*** Document segment ***
On Feb 25, 2015, at 6:29 PM, John Rose <john.r.r...@oracle.com> wrote:
>
> Maybe this is general enough:
>
> MHs.loop(init, predicate, body)(*a)
> => { let i = init(*a); while (predicate(i, *a)) { i = body(i, *a); }
> return i; }
>
> ...where the type of i depends on init, and if init returns void then you
> have a classic side-effect-only loop.
FTR, I've been thinking more about this one, with help from Michael Haupt.
The above loop is pretty good, except for a couple of things: 'i' ought to be
tuple of loop-varying values, and the exit path needs a more general
post-processing step, a "finalizer" that corresponds to the initializers that
set up the loop variables.
A generalized (linear) loop has two kinds of values flowing within it:
loop-invariant and loop-varying. (The control predicate has a special role, but
may be classed as loop-varying. The finalizer is also special, and
loop-invariant.) Loop-varying values can be inputs, control values (array
indices, etc.), and outputs, but can all, I think, be modeled as "step"
functions using a common signature.
*** End of Document segment ***
*** Excerpted records ***
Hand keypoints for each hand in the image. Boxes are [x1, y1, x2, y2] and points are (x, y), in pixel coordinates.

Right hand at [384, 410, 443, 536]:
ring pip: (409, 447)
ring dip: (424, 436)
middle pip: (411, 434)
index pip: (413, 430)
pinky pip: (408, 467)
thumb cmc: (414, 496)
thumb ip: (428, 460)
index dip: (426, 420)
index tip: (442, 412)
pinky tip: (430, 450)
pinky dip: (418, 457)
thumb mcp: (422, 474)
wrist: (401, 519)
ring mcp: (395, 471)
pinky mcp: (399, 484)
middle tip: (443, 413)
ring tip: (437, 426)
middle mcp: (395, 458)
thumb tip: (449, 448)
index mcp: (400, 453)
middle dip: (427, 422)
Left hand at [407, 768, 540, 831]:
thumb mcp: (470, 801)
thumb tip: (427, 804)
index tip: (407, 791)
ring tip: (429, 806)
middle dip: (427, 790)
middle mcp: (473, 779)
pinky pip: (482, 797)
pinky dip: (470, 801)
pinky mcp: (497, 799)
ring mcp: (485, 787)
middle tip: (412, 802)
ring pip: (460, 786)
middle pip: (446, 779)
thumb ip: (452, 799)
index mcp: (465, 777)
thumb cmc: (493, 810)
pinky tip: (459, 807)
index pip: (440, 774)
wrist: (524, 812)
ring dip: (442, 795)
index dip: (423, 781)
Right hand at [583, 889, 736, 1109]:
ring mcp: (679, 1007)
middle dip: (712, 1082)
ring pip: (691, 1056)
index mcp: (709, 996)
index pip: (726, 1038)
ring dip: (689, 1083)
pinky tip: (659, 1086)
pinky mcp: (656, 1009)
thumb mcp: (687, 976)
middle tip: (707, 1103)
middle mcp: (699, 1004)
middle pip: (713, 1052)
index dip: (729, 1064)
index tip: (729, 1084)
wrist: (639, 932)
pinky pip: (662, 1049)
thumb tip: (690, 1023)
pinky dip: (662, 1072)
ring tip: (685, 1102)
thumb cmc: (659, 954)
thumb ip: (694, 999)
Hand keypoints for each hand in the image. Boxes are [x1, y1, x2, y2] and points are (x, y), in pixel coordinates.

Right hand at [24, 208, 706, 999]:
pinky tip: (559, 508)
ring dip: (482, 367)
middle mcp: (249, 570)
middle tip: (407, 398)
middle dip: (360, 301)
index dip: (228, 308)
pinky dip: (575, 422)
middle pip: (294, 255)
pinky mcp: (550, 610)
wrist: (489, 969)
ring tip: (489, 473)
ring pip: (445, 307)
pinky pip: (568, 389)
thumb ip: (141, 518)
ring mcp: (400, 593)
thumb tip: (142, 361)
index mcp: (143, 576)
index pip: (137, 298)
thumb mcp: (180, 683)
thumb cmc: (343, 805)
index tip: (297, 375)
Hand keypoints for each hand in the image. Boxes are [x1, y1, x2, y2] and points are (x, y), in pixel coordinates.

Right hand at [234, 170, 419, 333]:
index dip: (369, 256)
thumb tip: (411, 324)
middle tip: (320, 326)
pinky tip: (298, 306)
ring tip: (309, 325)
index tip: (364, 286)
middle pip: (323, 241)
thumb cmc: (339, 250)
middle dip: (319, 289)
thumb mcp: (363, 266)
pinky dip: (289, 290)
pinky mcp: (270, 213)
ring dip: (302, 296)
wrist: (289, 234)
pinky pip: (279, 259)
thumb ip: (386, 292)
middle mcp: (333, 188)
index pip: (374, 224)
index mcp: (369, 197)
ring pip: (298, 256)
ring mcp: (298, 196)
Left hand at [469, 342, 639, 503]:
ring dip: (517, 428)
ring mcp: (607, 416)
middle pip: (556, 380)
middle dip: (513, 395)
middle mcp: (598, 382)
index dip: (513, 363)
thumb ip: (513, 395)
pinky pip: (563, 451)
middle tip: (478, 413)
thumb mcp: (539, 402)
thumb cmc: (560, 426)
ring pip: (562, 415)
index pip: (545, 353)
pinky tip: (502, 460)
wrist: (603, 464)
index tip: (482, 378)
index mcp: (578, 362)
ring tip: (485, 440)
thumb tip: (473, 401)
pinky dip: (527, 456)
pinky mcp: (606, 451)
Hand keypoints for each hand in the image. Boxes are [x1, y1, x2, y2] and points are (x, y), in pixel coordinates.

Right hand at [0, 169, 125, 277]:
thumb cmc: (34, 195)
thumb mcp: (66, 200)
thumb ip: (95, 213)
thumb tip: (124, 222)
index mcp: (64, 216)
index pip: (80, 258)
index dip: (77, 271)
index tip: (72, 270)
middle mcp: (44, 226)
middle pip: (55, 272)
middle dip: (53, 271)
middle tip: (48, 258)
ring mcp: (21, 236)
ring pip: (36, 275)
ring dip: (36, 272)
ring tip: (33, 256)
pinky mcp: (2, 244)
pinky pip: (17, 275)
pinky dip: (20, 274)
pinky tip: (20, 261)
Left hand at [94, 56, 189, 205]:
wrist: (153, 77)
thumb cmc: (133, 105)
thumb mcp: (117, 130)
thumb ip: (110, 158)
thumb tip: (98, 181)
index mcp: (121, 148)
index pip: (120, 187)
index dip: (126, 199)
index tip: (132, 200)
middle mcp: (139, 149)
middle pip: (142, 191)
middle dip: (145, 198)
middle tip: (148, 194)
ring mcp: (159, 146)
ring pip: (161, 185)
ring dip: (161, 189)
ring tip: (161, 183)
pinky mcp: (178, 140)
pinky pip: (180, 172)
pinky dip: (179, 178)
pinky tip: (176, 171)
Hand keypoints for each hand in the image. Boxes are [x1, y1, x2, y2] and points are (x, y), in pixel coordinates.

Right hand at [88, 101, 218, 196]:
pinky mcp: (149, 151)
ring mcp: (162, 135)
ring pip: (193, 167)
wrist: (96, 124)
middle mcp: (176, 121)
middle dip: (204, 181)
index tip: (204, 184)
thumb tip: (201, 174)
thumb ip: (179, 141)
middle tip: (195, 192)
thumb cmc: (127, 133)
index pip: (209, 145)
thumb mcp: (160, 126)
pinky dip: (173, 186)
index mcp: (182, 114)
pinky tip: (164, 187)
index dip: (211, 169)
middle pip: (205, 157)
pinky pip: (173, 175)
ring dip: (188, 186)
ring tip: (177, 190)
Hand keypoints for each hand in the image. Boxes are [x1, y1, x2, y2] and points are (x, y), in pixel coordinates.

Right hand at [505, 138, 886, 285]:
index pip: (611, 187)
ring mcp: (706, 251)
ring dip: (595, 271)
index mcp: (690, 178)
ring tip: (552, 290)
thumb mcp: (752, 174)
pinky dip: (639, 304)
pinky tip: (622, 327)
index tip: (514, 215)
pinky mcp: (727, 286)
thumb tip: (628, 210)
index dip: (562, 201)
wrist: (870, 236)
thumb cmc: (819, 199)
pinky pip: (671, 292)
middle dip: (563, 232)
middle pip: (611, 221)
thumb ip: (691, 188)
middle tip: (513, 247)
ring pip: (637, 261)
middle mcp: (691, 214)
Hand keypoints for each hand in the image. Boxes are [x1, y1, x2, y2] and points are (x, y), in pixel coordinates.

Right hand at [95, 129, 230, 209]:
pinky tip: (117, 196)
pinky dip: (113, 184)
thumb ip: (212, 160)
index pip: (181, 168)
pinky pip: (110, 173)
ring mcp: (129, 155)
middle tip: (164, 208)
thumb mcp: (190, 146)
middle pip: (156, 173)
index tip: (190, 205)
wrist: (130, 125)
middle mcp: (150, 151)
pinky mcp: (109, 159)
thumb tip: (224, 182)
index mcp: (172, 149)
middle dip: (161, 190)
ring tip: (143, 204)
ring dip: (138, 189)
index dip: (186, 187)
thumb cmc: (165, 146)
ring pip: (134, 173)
*** End of Excerpted records ***
> _Exercise instructions_
- a) Summarize the mailing-list post about a generalized method handle loop in three sentences.
- b) Pick up the mailing-list post about a generalized method handle loop after its final sentence and keep writing it.

> _Responses to the tasks_
- a) A quoted proposal describes MHs.loop, which takes init, predicate, and body functions and runs a while loop over a value i whose type depends on init, giving a side-effect-only loop when init returns void. The writer says this loop is pretty good, but i ought to be a tuple of loop-varying values, and the exit path needs a "finalizer" that corresponds to the initializers. A generalized linear loop carries loop-invariant and loop-varying values, and the loop-varying ones can probably all be modeled as "step" functions with a common signature.

- b)
This takes us to something like the C for-loop, but with a sprinkle of tuples,
with a finishing bow around it to tie it up:
for ((v1,v2,v3,…) = inits; predicate(v1…); (v1…) = step(v1…)) { … }; return
finish(v1…);
Loop-local but invariant values can be modeled as non-updated loop variables,
as in this C idiom:
for (int i, limit = computeLimit(); i < limit; i++) …
Pure side effects can be modeled as void-valued step functions, so we want to
allow void as a corner case for loop variable types. (I.e., where there is a
step but not a value.) I don't want to make any more special provision for
pure side effects (such as a unique Runnable-like "body" for a loop), both
because it isn't necessary, and because it encourages sloppy side-effect-driven
loops.
If we allow each loop variable to have its own predicate and finalizer, we can
properly model the effects of ordered guards and special early-exit paths.
loop({init*}, {pred*}, {step*}, {fini*}) := lambda (arg*) {
let var* = init*(arg*)
for (;;) {
for ((v,p,s,f) in (var*, pred*, step*, fini*))
if (!p(var*, arg*))
return f(var*, arg*)
v = s(var*, arg*) // all vars help update each var
}
}
}
All invocations are exact.
As a bonus we can easily derive post-checked loops (do-while), and time-shifted
index variables (p++) simply by adding more variables and/or steps.
Constraints on parameter and return types:
- There must be the same number of inits, preds, steps, and finis.
- There must be at least one input function (e.g., a pred, so that the loop has
a chance to exit).
- Parameter lists of the init functions must all be the same.
- Parameter lists of the pred, step, and fini functions must all be the same.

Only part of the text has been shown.